Its clear that the parts of the finance system that make money from trading have become highly skilled at deploying their considerable weight in the corridors of power to protect their own interests.

Watching Financial Times columnist, John Plender, being attacked from all sides at a recent roundtable event for daring to say that a Financial Transaction Tax might help reduce systemic risk from high frequency trading, was to see a well oiled lobbying machine at work. Many comments from the banking sector were complaining that the government was not being critical enough of the FTT proposals in the EU. Days later George Osborne was upping the ante describing it as a direct attack on The City.

At another event, the launch of the Climate Bonds Standard, Sean Kidney was pointing out how little the world of institutional investors seemed to be involved in policy or lobbying. Here are financial players with considerable clout, trillions of dollars of assets under management, who stand to lose a great deal from increased systemic risk in finance, yet are standing by whilst the risks pile up.

If they get organised, in a way that other sectors have done in the past, like automobiles, oil, or banking, then policy debate may be quite different. As yet, though, they show no signs of doing so.
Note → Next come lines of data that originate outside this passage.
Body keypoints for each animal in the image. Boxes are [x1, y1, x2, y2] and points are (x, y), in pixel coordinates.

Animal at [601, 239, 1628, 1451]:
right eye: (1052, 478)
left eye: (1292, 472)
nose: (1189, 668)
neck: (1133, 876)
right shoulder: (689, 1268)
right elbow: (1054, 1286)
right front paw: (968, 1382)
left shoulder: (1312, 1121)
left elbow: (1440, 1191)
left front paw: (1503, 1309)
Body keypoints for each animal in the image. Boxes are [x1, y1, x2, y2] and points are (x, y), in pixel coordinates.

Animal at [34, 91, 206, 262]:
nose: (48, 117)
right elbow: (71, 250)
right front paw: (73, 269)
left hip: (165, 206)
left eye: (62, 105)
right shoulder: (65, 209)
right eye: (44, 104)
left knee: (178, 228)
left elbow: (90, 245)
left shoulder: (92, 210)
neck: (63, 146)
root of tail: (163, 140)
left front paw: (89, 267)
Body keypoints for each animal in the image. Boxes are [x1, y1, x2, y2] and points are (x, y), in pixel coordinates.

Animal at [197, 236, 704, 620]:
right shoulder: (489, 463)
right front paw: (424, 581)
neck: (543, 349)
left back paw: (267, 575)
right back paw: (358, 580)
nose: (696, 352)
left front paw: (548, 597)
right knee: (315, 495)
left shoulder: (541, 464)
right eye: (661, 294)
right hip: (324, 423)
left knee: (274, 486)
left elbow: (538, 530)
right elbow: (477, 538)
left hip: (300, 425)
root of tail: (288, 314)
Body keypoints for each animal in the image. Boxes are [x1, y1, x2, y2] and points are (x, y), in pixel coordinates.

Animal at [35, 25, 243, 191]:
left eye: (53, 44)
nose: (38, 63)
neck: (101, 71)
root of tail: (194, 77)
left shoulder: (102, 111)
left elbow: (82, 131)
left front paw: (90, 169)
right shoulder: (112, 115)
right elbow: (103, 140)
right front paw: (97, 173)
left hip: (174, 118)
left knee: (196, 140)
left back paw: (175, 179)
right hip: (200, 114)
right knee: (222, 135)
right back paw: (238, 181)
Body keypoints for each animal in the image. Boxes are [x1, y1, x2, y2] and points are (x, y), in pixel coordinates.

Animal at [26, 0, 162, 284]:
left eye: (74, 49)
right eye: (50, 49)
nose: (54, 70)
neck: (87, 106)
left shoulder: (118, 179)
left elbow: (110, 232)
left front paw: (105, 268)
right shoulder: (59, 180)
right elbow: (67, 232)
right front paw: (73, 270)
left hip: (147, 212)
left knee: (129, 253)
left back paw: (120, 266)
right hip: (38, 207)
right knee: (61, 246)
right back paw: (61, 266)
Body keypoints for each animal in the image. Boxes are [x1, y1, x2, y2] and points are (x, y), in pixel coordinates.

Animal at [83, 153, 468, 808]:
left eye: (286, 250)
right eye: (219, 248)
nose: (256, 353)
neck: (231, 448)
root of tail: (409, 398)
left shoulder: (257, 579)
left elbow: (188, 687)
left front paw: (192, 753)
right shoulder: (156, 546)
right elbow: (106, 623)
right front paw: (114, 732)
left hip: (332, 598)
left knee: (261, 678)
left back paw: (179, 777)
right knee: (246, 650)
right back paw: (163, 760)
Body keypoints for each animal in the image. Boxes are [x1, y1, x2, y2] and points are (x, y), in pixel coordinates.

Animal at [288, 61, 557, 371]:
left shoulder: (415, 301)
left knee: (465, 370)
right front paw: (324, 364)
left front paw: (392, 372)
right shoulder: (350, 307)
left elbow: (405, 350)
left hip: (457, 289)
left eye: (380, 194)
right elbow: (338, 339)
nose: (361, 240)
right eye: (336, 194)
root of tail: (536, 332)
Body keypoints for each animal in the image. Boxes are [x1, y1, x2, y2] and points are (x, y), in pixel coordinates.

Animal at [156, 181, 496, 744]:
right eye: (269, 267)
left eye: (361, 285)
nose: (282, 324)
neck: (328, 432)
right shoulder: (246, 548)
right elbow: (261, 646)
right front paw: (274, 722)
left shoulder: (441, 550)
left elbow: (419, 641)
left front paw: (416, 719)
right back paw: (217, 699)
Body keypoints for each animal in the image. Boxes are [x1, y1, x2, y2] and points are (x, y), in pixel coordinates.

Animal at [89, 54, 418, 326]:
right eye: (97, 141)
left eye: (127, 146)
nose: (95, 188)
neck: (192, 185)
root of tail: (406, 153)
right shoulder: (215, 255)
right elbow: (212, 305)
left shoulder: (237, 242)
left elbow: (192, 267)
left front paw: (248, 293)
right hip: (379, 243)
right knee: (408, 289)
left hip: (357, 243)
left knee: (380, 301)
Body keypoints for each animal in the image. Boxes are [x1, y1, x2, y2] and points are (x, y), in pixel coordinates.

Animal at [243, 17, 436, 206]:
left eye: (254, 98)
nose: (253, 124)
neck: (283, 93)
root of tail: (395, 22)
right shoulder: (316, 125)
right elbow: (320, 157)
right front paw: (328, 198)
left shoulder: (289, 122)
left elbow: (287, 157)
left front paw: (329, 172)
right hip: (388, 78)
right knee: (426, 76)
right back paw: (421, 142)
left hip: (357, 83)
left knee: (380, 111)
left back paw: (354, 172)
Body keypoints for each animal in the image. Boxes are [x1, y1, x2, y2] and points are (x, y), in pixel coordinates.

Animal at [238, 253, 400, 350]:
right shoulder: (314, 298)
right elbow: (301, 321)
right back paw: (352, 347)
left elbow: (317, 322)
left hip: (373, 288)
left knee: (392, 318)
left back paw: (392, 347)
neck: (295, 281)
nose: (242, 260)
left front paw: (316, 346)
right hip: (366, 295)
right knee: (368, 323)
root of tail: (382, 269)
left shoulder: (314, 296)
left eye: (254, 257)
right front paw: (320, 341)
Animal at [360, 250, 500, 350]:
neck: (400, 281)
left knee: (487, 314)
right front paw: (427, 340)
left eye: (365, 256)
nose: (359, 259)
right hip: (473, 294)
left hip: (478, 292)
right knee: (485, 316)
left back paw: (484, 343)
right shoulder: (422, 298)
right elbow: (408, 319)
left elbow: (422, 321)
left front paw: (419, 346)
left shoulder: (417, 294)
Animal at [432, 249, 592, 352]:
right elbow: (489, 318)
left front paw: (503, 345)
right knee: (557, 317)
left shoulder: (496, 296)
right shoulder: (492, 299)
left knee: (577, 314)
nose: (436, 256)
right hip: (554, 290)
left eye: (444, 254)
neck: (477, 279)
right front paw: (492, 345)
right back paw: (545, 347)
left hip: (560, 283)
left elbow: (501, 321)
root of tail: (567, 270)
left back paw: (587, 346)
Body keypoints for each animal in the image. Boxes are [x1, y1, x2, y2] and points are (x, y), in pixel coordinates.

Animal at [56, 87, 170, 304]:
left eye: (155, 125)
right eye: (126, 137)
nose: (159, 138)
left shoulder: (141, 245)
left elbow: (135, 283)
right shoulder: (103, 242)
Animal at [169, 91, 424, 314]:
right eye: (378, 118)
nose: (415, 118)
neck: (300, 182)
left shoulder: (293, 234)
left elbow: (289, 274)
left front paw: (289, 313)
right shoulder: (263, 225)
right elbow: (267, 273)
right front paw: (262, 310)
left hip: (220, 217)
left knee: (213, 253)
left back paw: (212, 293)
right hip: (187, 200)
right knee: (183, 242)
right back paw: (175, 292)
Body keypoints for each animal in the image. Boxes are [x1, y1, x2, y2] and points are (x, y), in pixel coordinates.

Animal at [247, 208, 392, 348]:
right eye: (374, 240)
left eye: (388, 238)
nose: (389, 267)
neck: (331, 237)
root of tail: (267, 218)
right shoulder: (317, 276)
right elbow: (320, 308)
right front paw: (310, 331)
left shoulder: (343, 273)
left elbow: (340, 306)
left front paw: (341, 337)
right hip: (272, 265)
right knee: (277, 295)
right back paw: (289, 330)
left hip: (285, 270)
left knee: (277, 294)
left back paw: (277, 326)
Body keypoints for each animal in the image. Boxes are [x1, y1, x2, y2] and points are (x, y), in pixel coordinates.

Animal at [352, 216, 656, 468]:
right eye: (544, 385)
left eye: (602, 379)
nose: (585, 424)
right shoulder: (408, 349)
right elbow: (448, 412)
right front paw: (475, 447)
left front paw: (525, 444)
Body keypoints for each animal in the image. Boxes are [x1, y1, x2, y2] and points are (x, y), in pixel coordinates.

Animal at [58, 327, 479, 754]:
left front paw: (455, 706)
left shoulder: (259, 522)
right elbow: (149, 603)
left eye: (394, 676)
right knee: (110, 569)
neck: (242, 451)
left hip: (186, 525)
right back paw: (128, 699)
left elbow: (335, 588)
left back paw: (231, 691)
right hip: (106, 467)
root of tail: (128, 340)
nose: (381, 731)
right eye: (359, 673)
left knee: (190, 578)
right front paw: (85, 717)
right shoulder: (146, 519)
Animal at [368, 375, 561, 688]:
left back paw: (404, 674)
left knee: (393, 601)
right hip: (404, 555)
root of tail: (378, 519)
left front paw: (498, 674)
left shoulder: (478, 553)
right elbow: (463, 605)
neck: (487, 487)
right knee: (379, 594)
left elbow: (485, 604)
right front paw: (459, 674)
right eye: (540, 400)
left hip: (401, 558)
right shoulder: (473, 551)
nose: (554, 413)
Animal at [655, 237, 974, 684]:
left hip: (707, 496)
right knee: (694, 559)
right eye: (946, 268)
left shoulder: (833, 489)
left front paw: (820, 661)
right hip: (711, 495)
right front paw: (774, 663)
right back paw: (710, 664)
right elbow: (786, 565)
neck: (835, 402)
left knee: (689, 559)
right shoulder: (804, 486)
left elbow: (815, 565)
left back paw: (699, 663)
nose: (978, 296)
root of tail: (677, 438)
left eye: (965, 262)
A recent lecture at Fair Pensions from Keith Ambachtsheer, Director of the Rotman International Centre for Pension Management, however, illustrated that sections of the pensions industry are beginning to think about models that better address their member’s long term interests, but there is still very little engagement with policy making.

At the other end of the scale, new innovations in saving and lending, such as Zopa or the forthcoming Abundance Generation, which seek to make a more direct connection between individual savers and the projects to which their money is being lent, want to engage in the policy debate but struggle to be heard.

This is the classic problem for new entrants, of course, incumbants dominate the policy agenda, so if new business models face policy barriers, the established players have no interest in removing those barriers. Government and regulators are talking about increasing competition within the banking sector, but not allowing competitive challenges to it.

So currently, those financial players who choose to wield the power they have (the short term traders) are ensuring the interests of those with limited power (individual savers) and those who seem not to understand how much they have (long term investors) are not being served by the financial system. Governments will need to use their power to redress this imbalance if we are to return to a financial system that truly serves the public interest.